(Saved data entries)

● ● ●

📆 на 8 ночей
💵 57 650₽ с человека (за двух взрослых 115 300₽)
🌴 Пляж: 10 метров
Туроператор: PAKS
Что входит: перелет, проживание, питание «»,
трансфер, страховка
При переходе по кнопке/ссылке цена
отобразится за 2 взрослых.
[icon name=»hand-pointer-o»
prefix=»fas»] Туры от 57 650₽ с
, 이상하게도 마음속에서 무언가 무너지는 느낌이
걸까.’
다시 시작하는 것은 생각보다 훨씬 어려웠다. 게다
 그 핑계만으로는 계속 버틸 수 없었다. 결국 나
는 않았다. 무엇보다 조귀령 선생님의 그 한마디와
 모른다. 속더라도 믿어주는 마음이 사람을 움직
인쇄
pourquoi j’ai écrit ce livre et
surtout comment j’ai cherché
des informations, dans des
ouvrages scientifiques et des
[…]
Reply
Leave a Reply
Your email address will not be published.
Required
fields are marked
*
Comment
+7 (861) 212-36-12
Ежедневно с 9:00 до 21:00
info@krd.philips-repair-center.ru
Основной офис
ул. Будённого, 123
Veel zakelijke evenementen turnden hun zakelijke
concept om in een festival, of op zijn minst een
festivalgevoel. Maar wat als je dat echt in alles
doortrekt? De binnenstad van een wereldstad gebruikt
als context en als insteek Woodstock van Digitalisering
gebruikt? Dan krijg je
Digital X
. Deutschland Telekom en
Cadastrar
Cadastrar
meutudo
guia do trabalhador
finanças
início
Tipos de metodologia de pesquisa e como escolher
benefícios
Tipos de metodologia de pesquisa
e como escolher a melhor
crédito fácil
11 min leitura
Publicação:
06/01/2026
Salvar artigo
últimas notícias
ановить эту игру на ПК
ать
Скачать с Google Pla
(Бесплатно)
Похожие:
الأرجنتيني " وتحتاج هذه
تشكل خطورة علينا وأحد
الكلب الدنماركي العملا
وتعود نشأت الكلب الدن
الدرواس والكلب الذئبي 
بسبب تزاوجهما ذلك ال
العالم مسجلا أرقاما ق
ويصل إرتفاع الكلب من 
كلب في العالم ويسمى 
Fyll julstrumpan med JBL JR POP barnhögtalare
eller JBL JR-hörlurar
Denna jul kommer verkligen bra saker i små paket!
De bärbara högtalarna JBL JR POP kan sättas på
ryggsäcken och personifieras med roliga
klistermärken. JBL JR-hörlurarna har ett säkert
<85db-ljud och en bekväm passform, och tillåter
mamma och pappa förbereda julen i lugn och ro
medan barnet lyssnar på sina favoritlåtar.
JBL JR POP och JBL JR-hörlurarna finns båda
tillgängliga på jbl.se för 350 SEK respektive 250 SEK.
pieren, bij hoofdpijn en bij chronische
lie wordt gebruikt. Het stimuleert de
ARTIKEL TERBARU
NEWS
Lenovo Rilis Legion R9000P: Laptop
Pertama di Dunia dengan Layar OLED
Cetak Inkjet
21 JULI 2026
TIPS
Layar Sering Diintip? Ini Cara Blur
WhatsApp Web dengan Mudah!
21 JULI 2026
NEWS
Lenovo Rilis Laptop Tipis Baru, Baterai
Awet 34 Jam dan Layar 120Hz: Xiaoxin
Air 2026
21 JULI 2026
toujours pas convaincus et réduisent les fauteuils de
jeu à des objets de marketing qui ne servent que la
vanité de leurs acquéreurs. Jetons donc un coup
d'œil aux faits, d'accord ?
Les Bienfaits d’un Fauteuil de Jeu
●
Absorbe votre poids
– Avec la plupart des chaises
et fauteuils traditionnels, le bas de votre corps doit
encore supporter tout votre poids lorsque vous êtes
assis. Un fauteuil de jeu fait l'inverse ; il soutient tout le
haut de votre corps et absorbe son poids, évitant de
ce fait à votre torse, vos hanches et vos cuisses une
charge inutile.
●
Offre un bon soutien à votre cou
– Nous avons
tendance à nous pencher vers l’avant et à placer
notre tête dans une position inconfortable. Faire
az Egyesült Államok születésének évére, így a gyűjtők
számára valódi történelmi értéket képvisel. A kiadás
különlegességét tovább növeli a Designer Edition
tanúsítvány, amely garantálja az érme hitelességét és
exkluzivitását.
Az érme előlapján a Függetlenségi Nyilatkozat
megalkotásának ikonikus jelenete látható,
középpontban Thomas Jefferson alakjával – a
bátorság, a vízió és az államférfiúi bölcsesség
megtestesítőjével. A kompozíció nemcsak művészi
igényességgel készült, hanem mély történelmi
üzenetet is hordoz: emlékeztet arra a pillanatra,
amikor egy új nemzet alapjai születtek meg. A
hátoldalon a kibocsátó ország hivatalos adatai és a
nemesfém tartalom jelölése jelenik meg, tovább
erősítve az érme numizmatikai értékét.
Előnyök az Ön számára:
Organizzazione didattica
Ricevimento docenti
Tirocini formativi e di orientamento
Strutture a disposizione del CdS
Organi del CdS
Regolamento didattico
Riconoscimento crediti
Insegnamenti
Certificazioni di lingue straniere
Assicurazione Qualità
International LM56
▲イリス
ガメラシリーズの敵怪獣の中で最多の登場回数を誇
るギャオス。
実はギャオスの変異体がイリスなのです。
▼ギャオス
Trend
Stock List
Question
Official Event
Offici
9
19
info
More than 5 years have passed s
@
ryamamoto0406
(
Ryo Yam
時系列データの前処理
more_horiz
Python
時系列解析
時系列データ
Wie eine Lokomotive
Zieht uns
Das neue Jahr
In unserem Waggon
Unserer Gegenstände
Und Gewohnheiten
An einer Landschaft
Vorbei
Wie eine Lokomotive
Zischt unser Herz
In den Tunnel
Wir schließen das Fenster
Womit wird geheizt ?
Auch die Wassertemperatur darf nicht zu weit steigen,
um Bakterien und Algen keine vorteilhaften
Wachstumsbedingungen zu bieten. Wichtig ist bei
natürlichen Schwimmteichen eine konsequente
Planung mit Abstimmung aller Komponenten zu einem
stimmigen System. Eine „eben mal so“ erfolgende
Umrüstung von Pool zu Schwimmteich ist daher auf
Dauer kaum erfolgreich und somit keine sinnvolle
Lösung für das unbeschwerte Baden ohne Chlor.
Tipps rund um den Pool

● ● ●

What is being asked: Return every line of the listing above without changing a single character.

Task solution:
📆 на 8 ночей
💵 57 650₽ с человека (за двух взрослых 115 300₽)
🌴 Пляж: 10 метров
Туроператор: PAKS
Что входит: перелет, проживание, питание «»,
трансфер, страховка
При переходе по кнопке/ссылке цена
отобразится за 2 взрослых.
[icon name=»hand-pointer-o»
prefix=»fas»] Туры от 57 650₽ с
, 이상하게도 마음속에서 무언가 무너지는 느낌이
걸까.’
다시 시작하는 것은 생각보다 훨씬 어려웠다. 게다
 그 핑계만으로는 계속 버틸 수 없었다. 결국 나
는 않았다. 무엇보다 조귀령 선생님의 그 한마디와
 모른다. 속더라도 믿어주는 마음이 사람을 움직
인쇄
pourquoi j’ai écrit ce livre et
surtout comment j’ai cherché
des informations, dans des
ouvrages scientifiques et des
[…]
Reply
Leave a Reply
Your email address will not be published.
Required
fields are marked
*
Comment
+7 (861) 212-36-12
Ежедневно с 9:00 до 21:00
info@krd.philips-repair-center.ru
Основной офис
ул. Будённого, 123
Veel zakelijke evenementen turnden hun zakelijke
concept om in een festival, of op zijn minst een
festivalgevoel. Maar wat als je dat echt in alles
doortrekt? De binnenstad van een wereldstad gebruikt
als context en als insteek Woodstock van Digitalisering
gebruikt? Dan krijg je
Digital X
. Deutschland Telekom en
Cadastrar
Cadastrar
meutudo
guia do trabalhador
finanças
início
Tipos de metodologia de pesquisa e como escolher
benefícios
Tipos de metodologia de pesquisa
e como escolher a melhor
crédito fácil
11 min leitura
Publicação:
06/01/2026
Salvar artigo
últimas notícias
ановить эту игру на ПК
ать
Скачать с Google Pla
(Бесплатно)
Похожие:
الأرجنتيني " وتحتاج هذه
تشكل خطورة علينا وأحد
الكلب الدنماركي العملا
وتعود نشأت الكلب الدن
الدرواس والكلب الذئبي 
بسبب تزاوجهما ذلك ال
العالم مسجلا أرقاما ق
ويصل إرتفاع الكلب من 
كلب في العالم ويسمى 
Fyll julstrumpan med JBL JR POP barnhögtalare
eller JBL JR-hörlurar
Denna jul kommer verkligen bra saker i små paket!
De bärbara högtalarna JBL JR POP kan sättas på
ryggsäcken och personifieras med roliga
klistermärken. JBL JR-hörlurarna har ett säkert
<85db-ljud och en bekväm passform, och tillåter
mamma och pappa förbereda julen i lugn och ro
medan barnet lyssnar på sina favoritlåtar.
JBL JR POP och JBL JR-hörlurarna finns båda
tillgängliga på jbl.se för 350 SEK respektive 250 SEK.
pieren, bij hoofdpijn en bij chronische
lie wordt gebruikt. Het stimuleert de
ARTIKEL TERBARU
NEWS
Lenovo Rilis Legion R9000P: Laptop
Pertama di Dunia dengan Layar OLED
Cetak Inkjet
21 JULI 2026
TIPS
Layar Sering Diintip? Ini Cara Blur
WhatsApp Web dengan Mudah!
21 JULI 2026
NEWS
Lenovo Rilis Laptop Tipis Baru, Baterai
Awet 34 Jam dan Layar 120Hz: Xiaoxin
Air 2026
21 JULI 2026
toujours pas convaincus et réduisent les fauteuils de
jeu à des objets de marketing qui ne servent que la
vanité de leurs acquéreurs. Jetons donc un coup
d'œil aux faits, d'accord ?
Les Bienfaits d’un Fauteuil de Jeu
●
Absorbe votre poids
– Avec la plupart des chaises
et fauteuils traditionnels, le bas de votre corps doit
encore supporter tout votre poids lorsque vous êtes
assis. Un fauteuil de jeu fait l'inverse ; il soutient tout le
haut de votre corps et absorbe son poids, évitant de
ce fait à votre torse, vos hanches et vos cuisses une
charge inutile.
●
Offre un bon soutien à votre cou
– Nous avons
tendance à nous pencher vers l’avant et à placer
notre tête dans une position inconfortable. Faire
az Egyesült Államok születésének évére, így a gyűjtők
számára valódi történelmi értéket képvisel. A kiadás
különlegességét tovább növeli a Designer Edition
tanúsítvány, amely garantálja az érme hitelességét és
exkluzivitását.
Az érme előlapján a Függetlenségi Nyilatkozat
megalkotásának ikonikus jelenete látható,
középpontban Thomas Jefferson alakjával – a
bátorság, a vízió és az államférfiúi bölcsesség
megtestesítőjével. A kompozíció nemcsak művészi
igényességgel készült, hanem mély történelmi
üzenetet is hordoz: emlékeztet arra a pillanatra,
amikor egy új nemzet alapjai születtek meg. A
hátoldalon a kibocsátó ország hivatalos adatai és a
nemesfém tartalom jelölése jelenik meg, tovább
erősítve az érme numizmatikai értékét.
Előnyök az Ön számára:
Organizzazione didattica
Ricevimento docenti
Tirocini formativi e di orientamento
Strutture a disposizione del CdS
Organi del CdS
Regolamento didattico
Riconoscimento crediti
Insegnamenti
Certificazioni di lingue straniere
Assicurazione Qualità
International LM56
▲イリス
ガメラシリーズの敵怪獣の中で最多の登場回数を誇
るギャオス。
実はギャオスの変異体がイリスなのです。
▼ギャオス
Trend
Stock List
Question
Official Event
Offici
9
19
info
More than 5 years have passed s
@
ryamamoto0406
(
Ryo Yam
時系列データの前処理
more_horiz
Python
時系列解析
時系列データ
Wie eine Lokomotive
Zieht uns
Das neue Jahr
In unserem Waggon
Unserer Gegenstände
Und Gewohnheiten
An einer Landschaft
Vorbei
Wie eine Lokomotive
Zischt unser Herz
In den Tunnel
Wir schließen das Fenster
Womit wird geheizt ?
Auch die Wassertemperatur darf nicht zu weit steigen,
um Bakterien und Algen keine vorteilhaften
Wachstumsbedingungen zu bieten. Wichtig ist bei
natürlichen Schwimmteichen eine konsequente
Planung mit Abstimmung aller Komponenten zu einem
stimmigen System. Eine „eben mal so“ erfolgende
Umrüstung von Pool zu Schwimmteich ist daher auf
Dauer kaum erfolgreich und somit keine sinnvolle
Lösung für das unbeschwerte Baden ohne Chlor.
Tipps rund um den Pool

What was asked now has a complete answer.